=== Data section ===
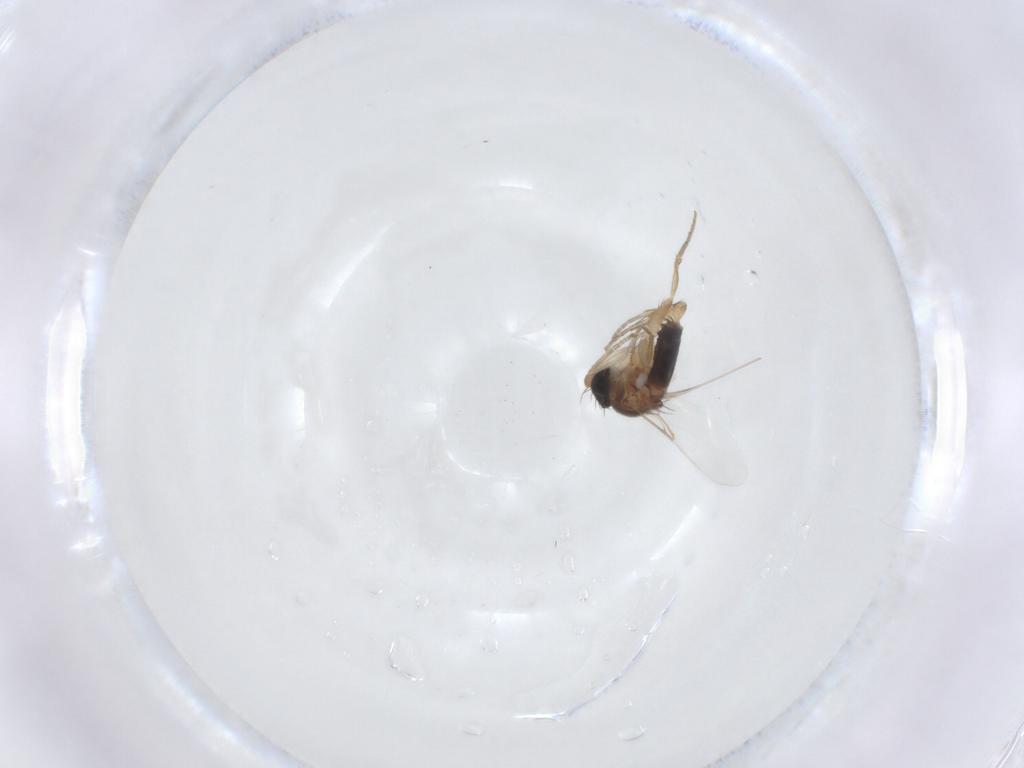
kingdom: Animalia
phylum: Arthropoda
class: Insecta
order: Diptera
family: Phoridae
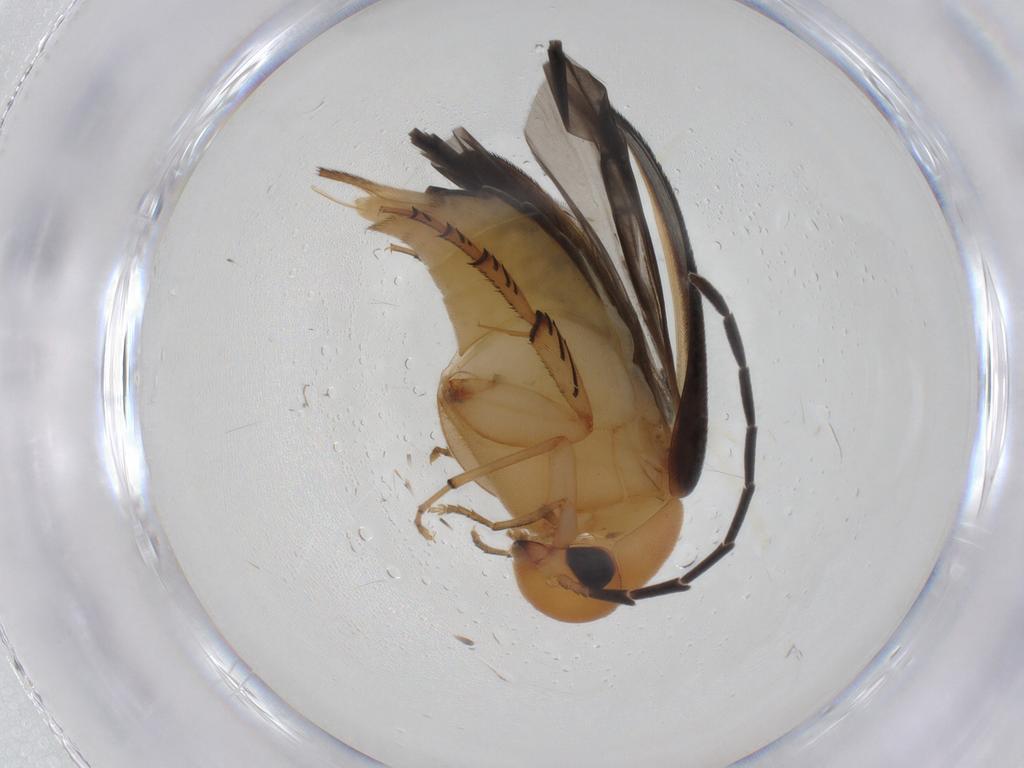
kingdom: Animalia
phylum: Arthropoda
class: Insecta
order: Coleoptera
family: Mordellidae
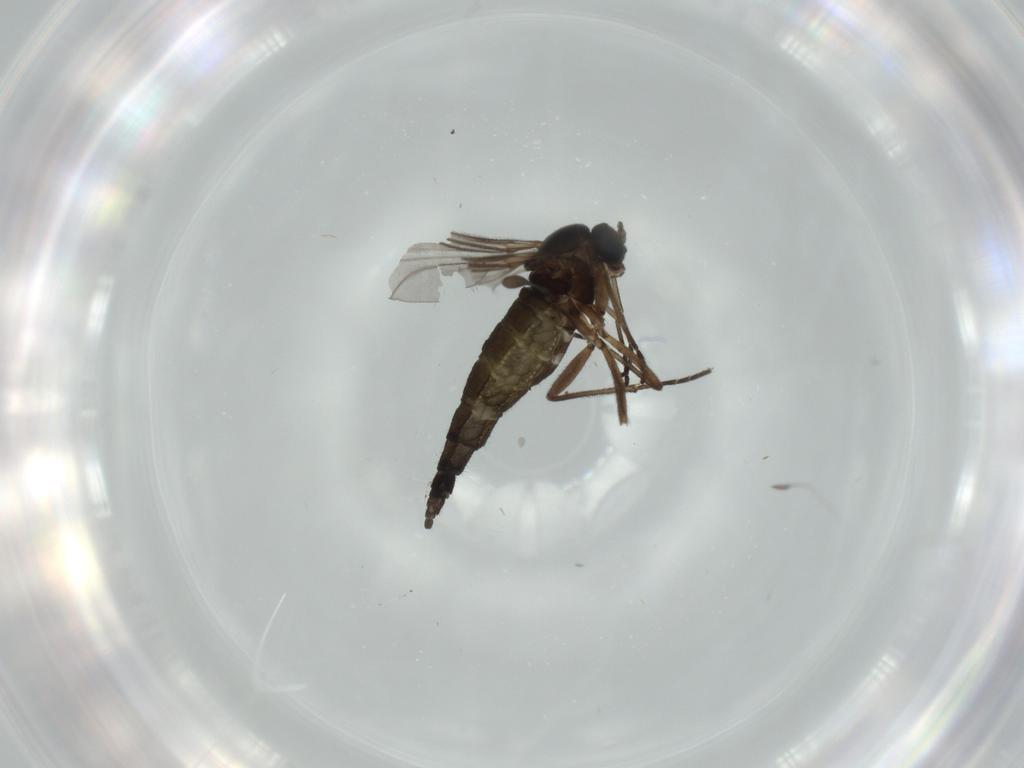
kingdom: Animalia
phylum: Arthropoda
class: Insecta
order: Diptera
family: Sciaridae
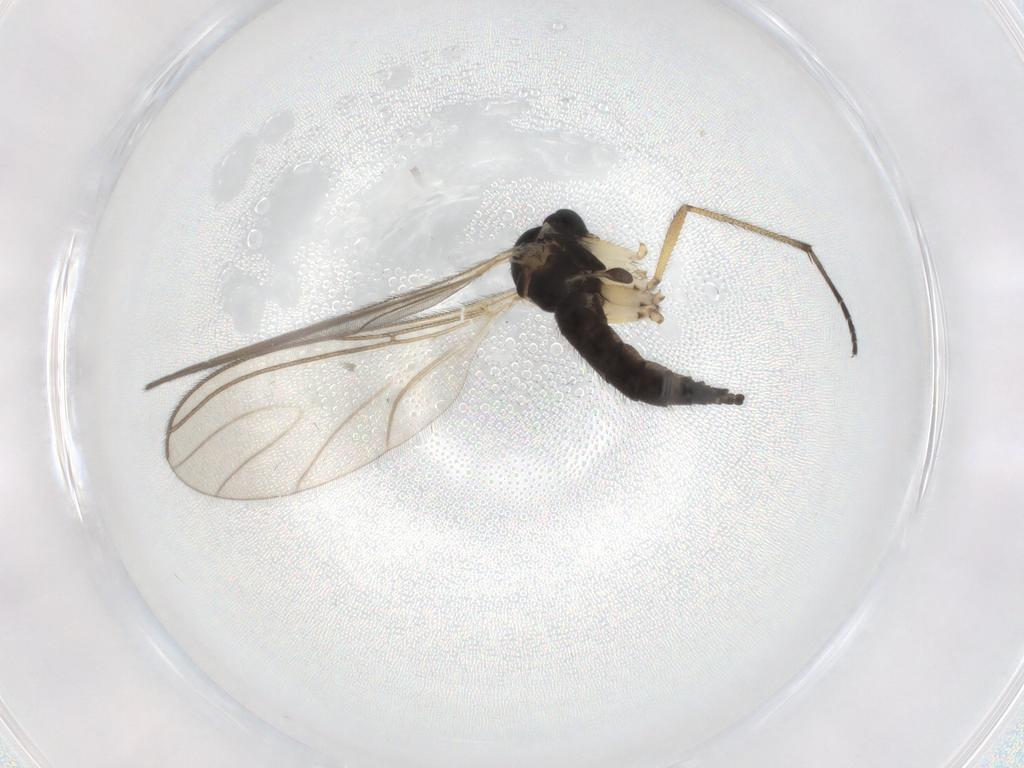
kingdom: Animalia
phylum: Arthropoda
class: Insecta
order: Diptera
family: Sciaridae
===
- The task
Please write out again every line of text in the material above, word for word, and leave the pictures out.

- Solution for this problem
kingdom: Animalia
phylum: Arthropoda
class: Insecta
order: Diptera
family: Phoridae
kingdom: Animalia
phylum: Arthropoda
class: Insecta
order: Coleoptera
family: Mordellidae
kingdom: Animalia
phylum: Arthropoda
class: Insecta
order: Diptera
family: Sciaridae
kingdom: Animalia
phylum: Arthropoda
class: Insecta
order: Diptera
family: Sciaridae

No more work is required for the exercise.